GIVEN ENTRIES:
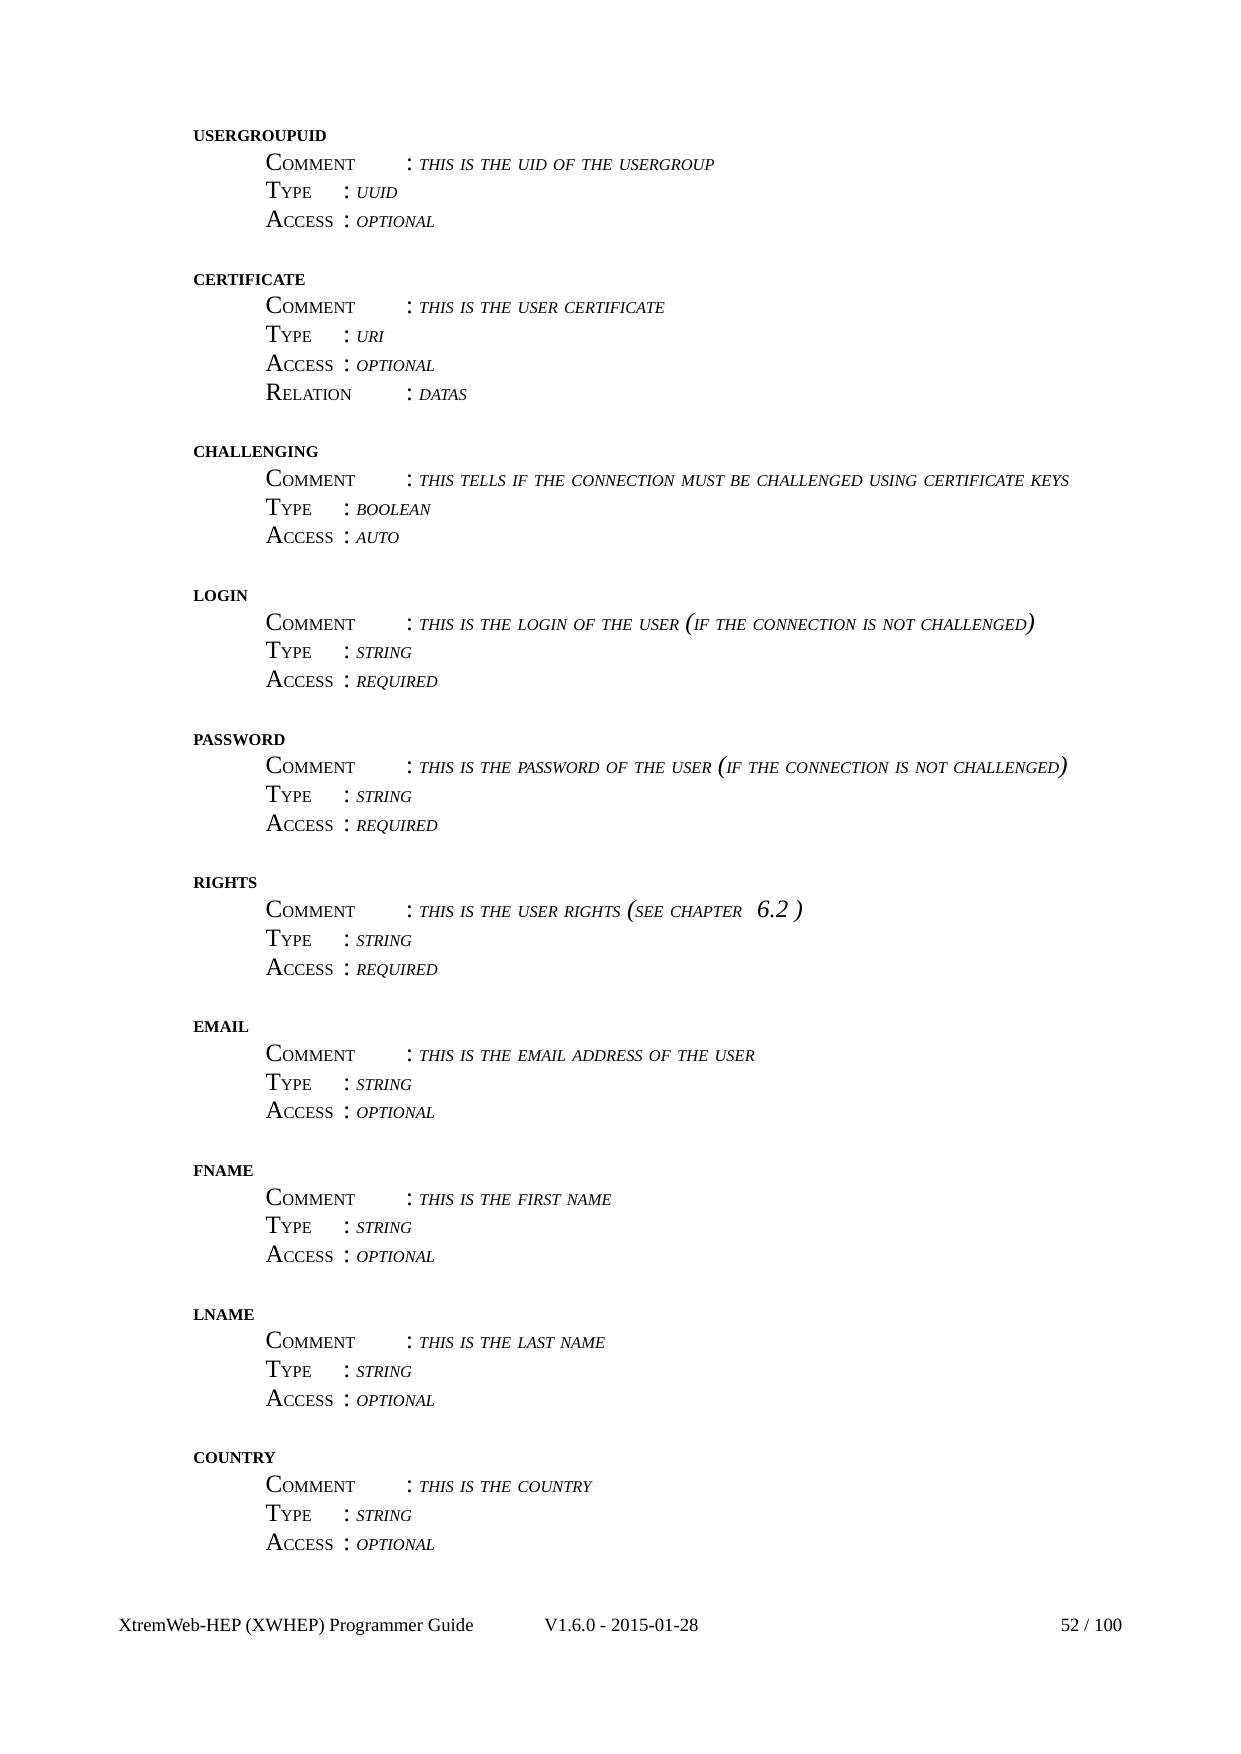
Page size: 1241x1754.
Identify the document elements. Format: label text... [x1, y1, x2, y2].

text Type : string [265, 923, 1122, 952]
text Type : string [265, 1498, 1122, 1527]
text Type : boolean [265, 492, 1122, 521]
text lname [118, 1297, 1122, 1326]
text Type : string [265, 1354, 1122, 1383]
text email [118, 1009, 1122, 1038]
text Type : string [265, 1211, 1122, 1239]
text Access : optional [265, 1383, 1122, 1412]
text Comment : this tells if the connection must be challenged using certificate keys [265, 463, 1122, 492]
text Access : optional [265, 204, 1122, 233]
text rights [118, 866, 1122, 894]
text Type : string [265, 779, 1122, 808]
text usergroupuid [118, 118, 1122, 147]
text Comment : this is the last name [265, 1326, 1122, 1354]
text Access : required [265, 664, 1122, 693]
text Access : required [265, 952, 1122, 981]
text Access : optional [265, 1096, 1122, 1124]
text Type : uri [265, 319, 1122, 348]
text challenging [118, 434, 1122, 463]
text Access : optional [265, 1527, 1122, 1556]
text Comment : this is the user certificate [265, 291, 1122, 319]
text Relation : datas [265, 377, 1122, 406]
text login [118, 578, 1122, 607]
text Type : uuid [265, 176, 1122, 204]
text Comment : this is the uid of the usergroup [265, 147, 1122, 176]
text Comment : this is the password of the user (if the connection is not challenged) [265, 751, 1122, 779]
text Comment : this is the country [265, 1469, 1122, 1498]
text Comment : this is the login of the user (if the connection is not challenged) [265, 607, 1122, 636]
text fname [118, 1153, 1122, 1182]
text Access : optional [265, 1239, 1122, 1268]
text Type : string [265, 1067, 1122, 1096]
text certificate [118, 262, 1122, 291]
text Access : optional [265, 348, 1122, 377]
text Access : auto [265, 521, 1122, 549]
text Comment : this is the email address of the user [265, 1038, 1122, 1067]
text country [118, 1441, 1122, 1469]
text Access : required [265, 808, 1122, 837]
text Comment : this is the first name [265, 1182, 1122, 1211]
text Type : string [265, 636, 1122, 664]
text password [118, 722, 1122, 751]
text Comment : this is the user rights (see chapter 6.2) [265, 894, 1122, 923]
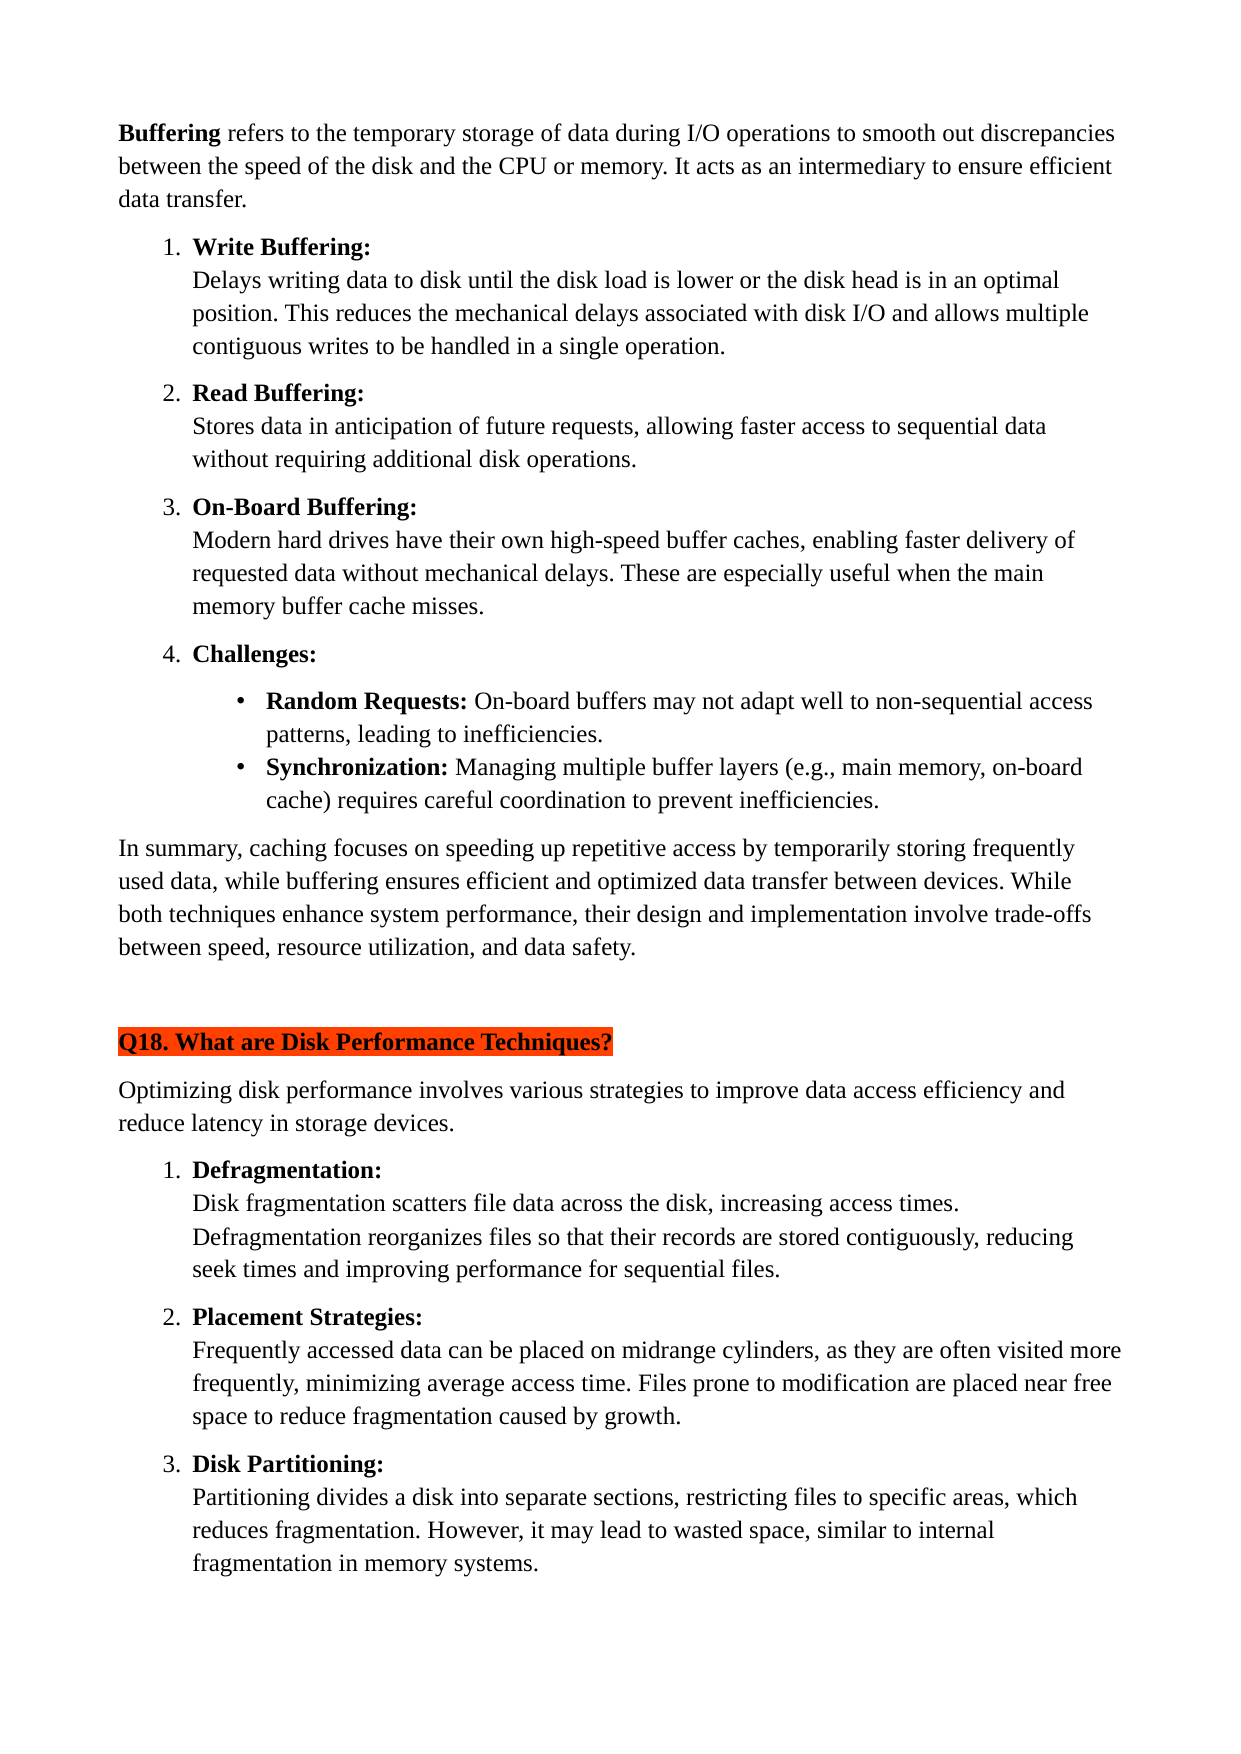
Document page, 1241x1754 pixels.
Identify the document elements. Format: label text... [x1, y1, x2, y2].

text Q18. What are Disk Performance Techniques? [118, 1027, 1122, 1056]
list Write Buffering: Delays writing data to disk until the disk load is lower or the disk head is in an optimal position. This reduces the mechanical delays associated with disk I/O and allows multiple contiguous writes to be handled in a single operation. [162, 232, 1122, 359]
list Synchronization: Managing multiple buffer layers (e.g., main memory, on-board cache) requires careful coordination to prevent inefficiencies. [236, 752, 1122, 814]
list Disk Partitioning: Partitioning divides a disk into separate sections, restricting files to specific areas, which reduces fragmentation. However, it may lead to wasted space, similar to internal fragmentation in memory systems. [162, 1449, 1122, 1577]
list Random Requests: On-board buffers may not adapt well to non-sequential access patterns, leading to inefficiencies. [236, 686, 1122, 748]
list Placement Strategies: Frequently accessed data can be placed on midrange cylinders, as they are often visited more frequently, minimizing average access time. Files prone to modification are placed near free space to reduce fragmentation caused by growth. [162, 1302, 1122, 1430]
list Read Buffering: Stores data in anticipation of future requests, allowing faster access to sequential data without requiring additional disk operations. [162, 378, 1122, 473]
list Defragmentation: Disk fragmentation scatters file data across the disk, increasing access times. Defragmentation reorganizes files so that their records are stored contiguously, reducing seek times and improving performance for sequential files. [162, 1156, 1122, 1283]
text In summary, caching focuses on speeding up repetitive access by temporarily storing frequently used data, while buffering ensures efficient and optimized data transfer between devices. While both techniques enhance system performance, their design and implementation involve trade-offs between speed, resource utilization, and data safety. [118, 833, 1122, 961]
text Optimizing disk performance involves various strategies to improve data access efficiency and reduce latency in storage devices. [118, 1075, 1122, 1137]
text Buffering refers to the temporary storage of data during I/O operations to smooth out discrepancies between the speed of the disk and the CPU or memory. It acts as an intermediary to ensure efficient data transfer. [118, 118, 1122, 213]
list Challenges: [162, 639, 1122, 667]
list On-Board Buffering: Modern hard drives have their own high-speed buffer caches, enabling faster delivery of requested data without mechanical delays. These are especially useful when the main memory buffer cache misses. [162, 492, 1122, 620]
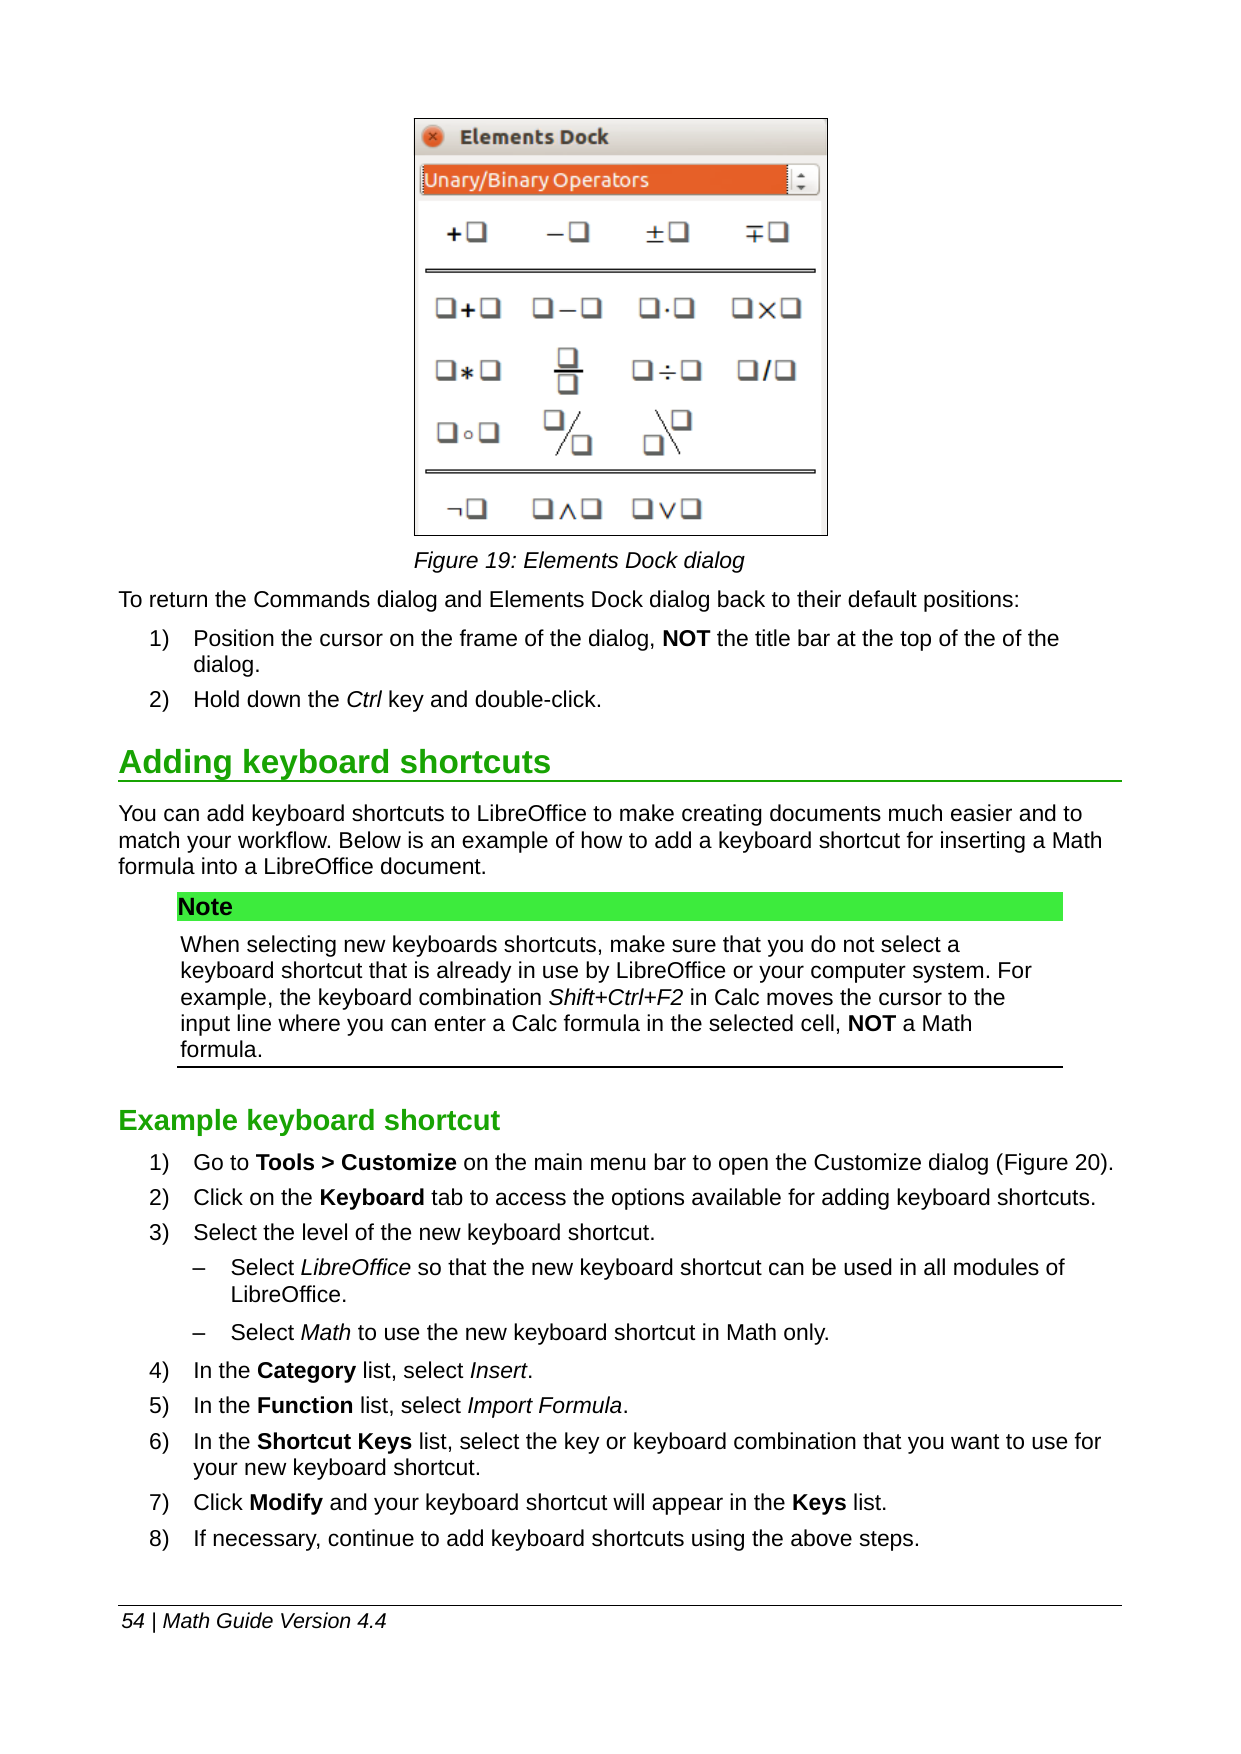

WHAT NEEDS TO BE DONE:
Rewrite all the rows above with each "optional" swapped for "nullable" and everything else left unchanged. Leave the pictures out.

SOLUTION TO THIS EXERCISE:
Page size: 1241x1754.
Identify the document elements. Format: label text... [x1, y1, x2, y2].

text Type : string [265, 923, 1122, 952]
text Type : string [265, 1498, 1122, 1527]
text Type : boolean [265, 492, 1122, 521]
text lname [118, 1297, 1122, 1326]
text Type : string [265, 1354, 1122, 1383]
text email [118, 1009, 1122, 1038]
text Type : string [265, 1211, 1122, 1239]
text Access : nullable [265, 1383, 1122, 1412]
text Comment : this tells if the connection must be challenged using certificate keys [265, 463, 1122, 492]
text Access : nullable [265, 204, 1122, 233]
text rights [118, 866, 1122, 894]
text Type : string [265, 779, 1122, 808]
text usergroupuid [118, 118, 1122, 147]
text Comment : this is the last name [265, 1326, 1122, 1354]
text Access : required [265, 664, 1122, 693]
text Access : required [265, 952, 1122, 981]
text Access : nullable [265, 1096, 1122, 1124]
text Type : uri [265, 319, 1122, 348]
text challenging [118, 434, 1122, 463]
text Access : nullable [265, 1527, 1122, 1556]
text Comment : this is the user certificate [265, 291, 1122, 319]
text Relation : datas [265, 377, 1122, 406]
text login [118, 578, 1122, 607]
text Type : uuid [265, 176, 1122, 204]
text Comment : this is the uid of the usergroup [265, 147, 1122, 176]
text Comment : this is the password of the user (if the connection is not challenged) [265, 751, 1122, 779]
text Comment : this is the country [265, 1469, 1122, 1498]
text Comment : this is the login of the user (if the connection is not challenged) [265, 607, 1122, 636]
text fname [118, 1153, 1122, 1182]
text Access : nullable [265, 1239, 1122, 1268]
text Type : string [265, 1067, 1122, 1096]
text certificate [118, 262, 1122, 291]
text Access : nullable [265, 348, 1122, 377]
text Access : auto [265, 521, 1122, 549]
text Comment : this is the email address of the user [265, 1038, 1122, 1067]
text country [118, 1441, 1122, 1469]
text Access : required [265, 808, 1122, 837]
text Comment : this is the first name [265, 1182, 1122, 1211]
text Type : string [265, 636, 1122, 664]
text password [118, 722, 1122, 751]
text Comment : this is the user rights (see chapter 6.2) [265, 894, 1122, 923]
Document page, 1241x1754 pixels.
Identify the document elements. Format: label text... [x1, y1, x2, y2].

text Q18. What are Disk Performance Techniques? [118, 1027, 1122, 1056]
list Write Buffering: Delays writing data to disk until the disk load is lower or the disk head is in an optimal position. This reduces the mechanical delays associated with disk I/O and allows multiple contiguous writes to be handled in a single operation. [162, 232, 1122, 359]
list Synchronization: Managing multiple buffer layers (e.g., main memory, on-board cache) requires careful coordination to prevent inefficiencies. [236, 752, 1122, 814]
list Disk Partitioning: Partitioning divides a disk into separate sections, restricting files to specific areas, which reduces fragmentation. However, it may lead to wasted space, similar to internal fragmentation in memory systems. [162, 1449, 1122, 1577]
list Random Requests: On-board buffers may not adapt well to non-sequential access patterns, leading to inefficiencies. [236, 686, 1122, 748]
list Placement Strategies: Frequently accessed data can be placed on midrange cylinders, as they are often visited more frequently, minimizing average access time. Files prone to modification are placed near free space to reduce fragmentation caused by growth. [162, 1302, 1122, 1430]
list Read Buffering: Stores data in anticipation of future requests, allowing faster access to sequential data without requiring additional disk operations. [162, 378, 1122, 473]
list Defragmentation: Disk fragmentation scatters file data across the disk, increasing access times. Defragmentation reorganizes files so that their records are stored contiguously, reducing seek times and improving performance for sequential files. [162, 1156, 1122, 1283]
text In summary, caching focuses on speeding up repetitive access by temporarily storing frequently used data, while buffering ensures efficient and optimized data transfer between devices. While both techniques enhance system performance, their design and implementation involve trade-offs between speed, resource utilization, and data safety. [118, 833, 1122, 961]
text Optimizing disk performance involves various strategies to improve data access efficiency and reduce latency in storage devices. [118, 1075, 1122, 1137]
text Buffering refers to the temporary storage of data during I/O operations to smooth out discrepancies between the speed of the disk and the CPU or memory. It acts as an intermediary to ensure efficient data transfer. [118, 118, 1122, 213]
list Challenges: [162, 639, 1122, 667]
list On-Board Buffering: Modern hard drives have their own high-speed buffer caches, enabling faster delivery of requested data without mechanical delays. These are especially useful when the main memory buffer cache misses. [162, 492, 1122, 620]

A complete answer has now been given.